Ce phénomène, qu’on retrouve également dans Ne tirez pas sur l’oiseau moqueur, interroge sur la manière dont une œuvre devient un produit culturel et non plus seulement une création artistique.
Quelques réussites marquantes : ce que certaines adaptations préservent vraiment
Malgré les limites, certaines versions parviennent à tirer leur épingle du jeu. La série télévisée BBC sortie en 2018 avec Dominic West, Lily Collins et David Oyelowo se distingue par son respect du texte, sa profondeur narrative et la complexité donnée à chaque personnage. En refusant l’option musicale, elle permet de restituer des dialogues et enjeux souvent absents ailleurs.
Cette approche sobre et respectueuse rejoint les réflexions sur la fidélité artistique évoquées dans des analyses comme celle consacrée à Le Fabuleux Destin d’Amélie Poulain, où la fidélité à une vision artistique est au cœur du propos.
À retenir : que garde-t-on – et que perd-on – dans ces adaptations ?
Adapter Les Misérables, c’est faire le choix délicat entre transmission fidèle et réinterprétation moderne. Aucun film ne peut pleinement contenir l’ampleur de l’œuvre, ses ambivalences, ses digressions, sa poésie et ses révoltes. Ce que l’on garde ? Des figures emblématiques, une tension dramatique poignante, parfois une touche de lyrisme. Ce que l’on perd ? Une grande partie du souffle philosophique, politique et poétique de Victor Hugo.

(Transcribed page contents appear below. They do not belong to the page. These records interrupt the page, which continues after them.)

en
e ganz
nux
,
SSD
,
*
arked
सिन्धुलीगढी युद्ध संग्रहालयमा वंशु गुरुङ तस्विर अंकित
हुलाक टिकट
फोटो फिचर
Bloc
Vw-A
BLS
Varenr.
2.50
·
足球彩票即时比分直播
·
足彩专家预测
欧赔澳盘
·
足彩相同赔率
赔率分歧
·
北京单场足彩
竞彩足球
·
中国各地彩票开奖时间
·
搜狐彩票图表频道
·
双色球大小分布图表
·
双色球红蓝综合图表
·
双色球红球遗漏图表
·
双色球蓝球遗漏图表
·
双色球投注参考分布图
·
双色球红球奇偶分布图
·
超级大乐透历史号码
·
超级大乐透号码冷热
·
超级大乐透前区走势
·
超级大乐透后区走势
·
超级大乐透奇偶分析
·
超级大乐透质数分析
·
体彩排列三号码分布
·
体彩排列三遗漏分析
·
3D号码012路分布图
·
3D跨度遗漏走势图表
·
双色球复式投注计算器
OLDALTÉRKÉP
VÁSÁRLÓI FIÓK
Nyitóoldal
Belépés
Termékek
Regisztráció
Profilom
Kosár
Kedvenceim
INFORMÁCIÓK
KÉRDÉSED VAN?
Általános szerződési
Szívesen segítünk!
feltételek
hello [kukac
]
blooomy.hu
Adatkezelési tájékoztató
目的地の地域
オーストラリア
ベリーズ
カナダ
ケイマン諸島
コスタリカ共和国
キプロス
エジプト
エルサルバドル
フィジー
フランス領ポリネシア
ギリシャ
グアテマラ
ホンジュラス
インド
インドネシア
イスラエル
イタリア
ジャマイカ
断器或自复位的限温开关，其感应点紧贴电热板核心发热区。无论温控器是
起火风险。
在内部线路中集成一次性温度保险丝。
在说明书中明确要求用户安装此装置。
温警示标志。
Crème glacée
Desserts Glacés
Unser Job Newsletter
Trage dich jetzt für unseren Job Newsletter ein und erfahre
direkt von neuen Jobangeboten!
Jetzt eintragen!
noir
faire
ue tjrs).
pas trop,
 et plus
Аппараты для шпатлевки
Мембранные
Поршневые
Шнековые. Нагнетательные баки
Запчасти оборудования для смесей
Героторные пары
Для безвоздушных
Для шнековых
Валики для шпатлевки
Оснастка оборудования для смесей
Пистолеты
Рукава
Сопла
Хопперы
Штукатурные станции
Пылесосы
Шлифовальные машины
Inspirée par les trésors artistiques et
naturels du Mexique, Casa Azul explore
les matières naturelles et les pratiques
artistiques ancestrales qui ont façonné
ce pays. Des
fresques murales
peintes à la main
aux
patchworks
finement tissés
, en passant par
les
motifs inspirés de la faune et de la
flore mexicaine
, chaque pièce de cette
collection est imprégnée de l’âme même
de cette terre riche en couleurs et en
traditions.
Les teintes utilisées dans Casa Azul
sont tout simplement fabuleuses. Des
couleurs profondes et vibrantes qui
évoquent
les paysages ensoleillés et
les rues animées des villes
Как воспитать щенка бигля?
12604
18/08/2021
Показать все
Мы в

Mais l’existence même de ces adaptations témoigne de la puissance du roman et de son intemporalité. Il revient alors à chaque lectrice, et peut-être aussi à chaque spectatrice, de se replonger dans le texte pour y retrouver ce que le cinéma ne peut pas toujours donner : la densité d’une pensée, la beauté d’une langue, et la résistance d’une œuvre qui, plus de 160 ans après sa publication, continue de faire parler d’elle.